### PROBLEM TO WORK ON
Below is a listing; transcribe it exactly but without any images.

### PROVIDED DATA
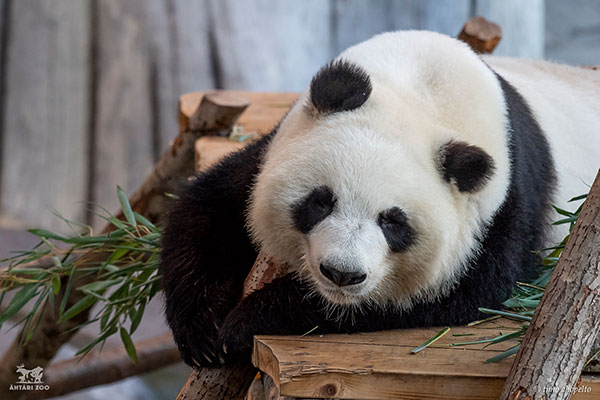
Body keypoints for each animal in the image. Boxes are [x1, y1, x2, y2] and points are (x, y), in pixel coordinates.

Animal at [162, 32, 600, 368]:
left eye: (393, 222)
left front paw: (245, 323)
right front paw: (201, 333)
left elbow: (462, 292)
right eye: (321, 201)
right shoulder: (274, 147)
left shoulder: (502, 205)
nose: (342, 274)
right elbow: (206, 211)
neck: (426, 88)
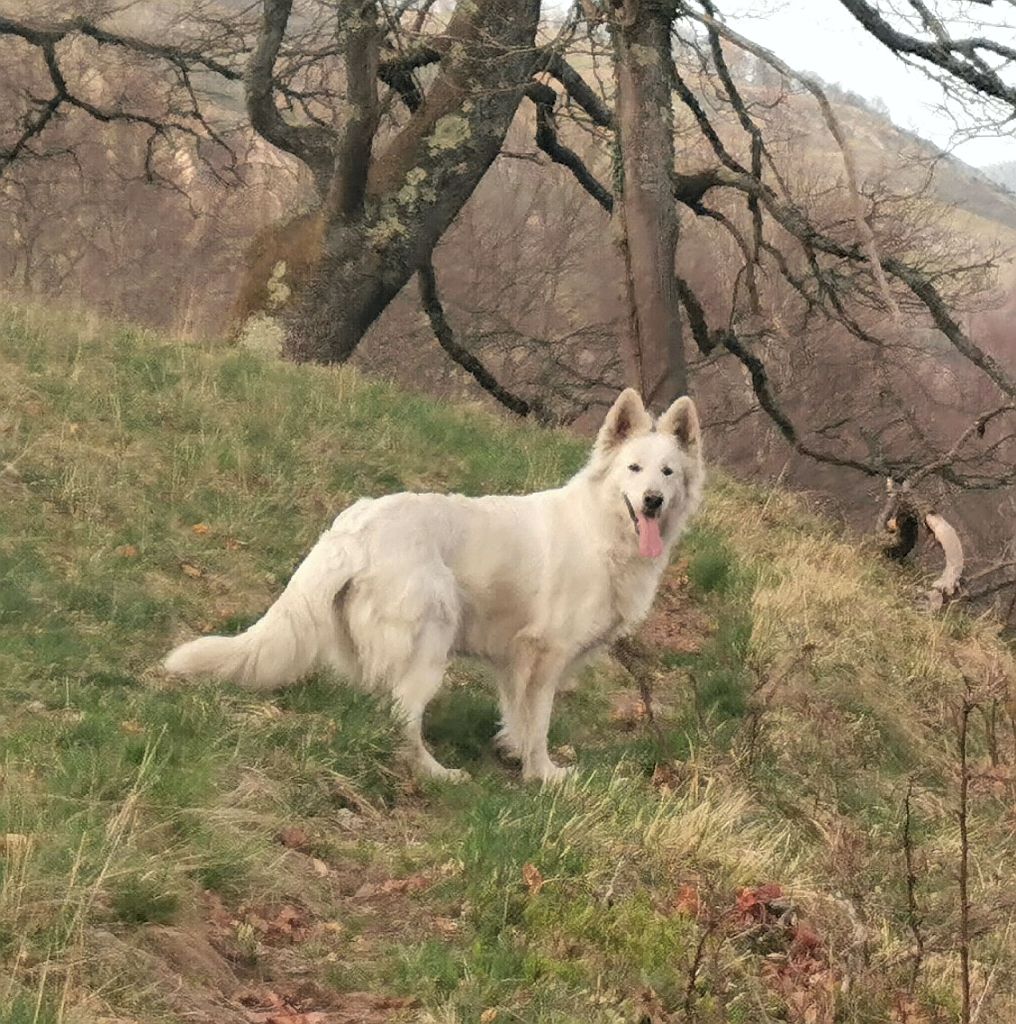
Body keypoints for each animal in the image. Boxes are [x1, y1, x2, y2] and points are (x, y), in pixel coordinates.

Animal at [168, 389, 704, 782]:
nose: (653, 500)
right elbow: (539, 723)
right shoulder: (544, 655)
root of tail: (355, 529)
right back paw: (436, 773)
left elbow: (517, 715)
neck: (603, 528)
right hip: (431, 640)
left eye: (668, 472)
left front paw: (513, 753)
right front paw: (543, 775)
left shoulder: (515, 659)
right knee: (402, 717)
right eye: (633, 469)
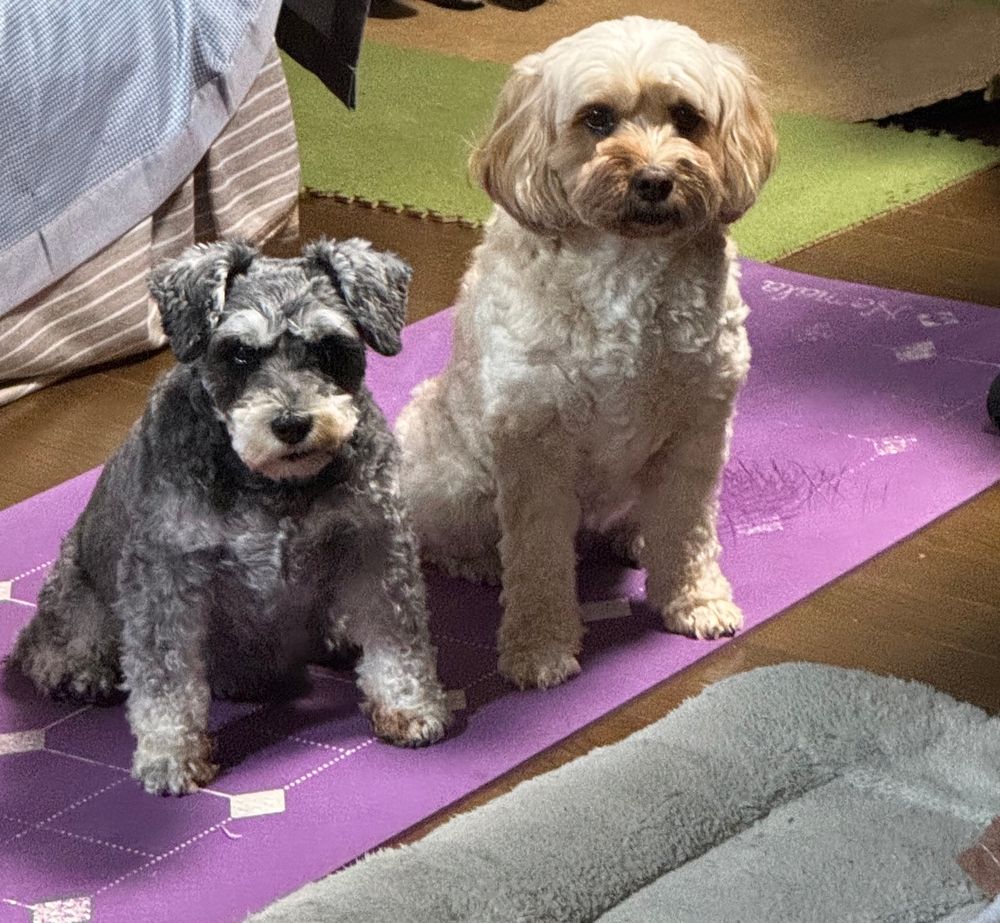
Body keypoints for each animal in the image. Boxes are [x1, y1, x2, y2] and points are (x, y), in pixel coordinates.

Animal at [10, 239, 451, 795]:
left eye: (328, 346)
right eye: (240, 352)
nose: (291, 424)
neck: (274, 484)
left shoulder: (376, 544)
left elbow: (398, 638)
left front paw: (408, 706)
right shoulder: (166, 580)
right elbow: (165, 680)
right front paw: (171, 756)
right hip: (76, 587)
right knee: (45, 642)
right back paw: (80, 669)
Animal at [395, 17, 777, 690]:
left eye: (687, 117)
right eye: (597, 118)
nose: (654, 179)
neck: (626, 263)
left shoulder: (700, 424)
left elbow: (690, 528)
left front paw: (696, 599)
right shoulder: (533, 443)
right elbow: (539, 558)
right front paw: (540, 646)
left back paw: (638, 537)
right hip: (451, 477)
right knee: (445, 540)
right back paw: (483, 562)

### REPLY
Body keypoints for each animal in the image. Boxes are [x1, y1, x2, y2] and points are (x, y), in pixel coordinates.

Animal at [162, 32, 600, 368]:
left eye: (393, 222)
left front paw: (245, 323)
right front paw: (201, 333)
left elbow: (462, 292)
right eye: (321, 201)
right shoulder: (274, 147)
left shoulder: (502, 205)
nose: (342, 274)
right elbow: (206, 211)
neck: (426, 88)
Body keypoints for each animal in the image. Boxes are [x1, y1, x2, y2] and points are (x, y), in pixel coordinates.

Animal at [168, 389, 704, 782]:
nose: (653, 500)
right elbow: (539, 723)
right shoulder: (544, 655)
root of tail: (355, 529)
right back paw: (436, 773)
left elbow: (517, 715)
neck: (603, 528)
right hip: (431, 640)
left eye: (668, 472)
left front paw: (513, 753)
right front paw: (543, 775)
left shoulder: (515, 659)
right knee: (402, 717)
right eye: (633, 469)
Body keypoints for each animal in the image. Boxes are [x1, y1, x2, y2] and points are (x, y), in pixel coordinates.

Animal at [10, 239, 451, 795]:
left eye: (328, 346)
right eye: (240, 352)
nose: (291, 424)
neck: (274, 484)
left shoulder: (376, 544)
left elbow: (398, 638)
left front paw: (408, 706)
right shoulder: (166, 580)
right elbow: (165, 680)
right front paw: (171, 756)
right hip: (76, 587)
right knee: (45, 642)
right back paw: (80, 669)
Animal at [395, 17, 777, 690]:
left eye: (687, 117)
right eye: (597, 118)
nose: (654, 179)
neck: (626, 263)
left shoulder: (700, 424)
left elbow: (690, 528)
left front paw: (696, 599)
right shoulder: (533, 443)
right elbow: (539, 558)
right front paw: (540, 646)
left back paw: (638, 537)
right hip: (451, 477)
right knee: (445, 540)
right back paw: (483, 562)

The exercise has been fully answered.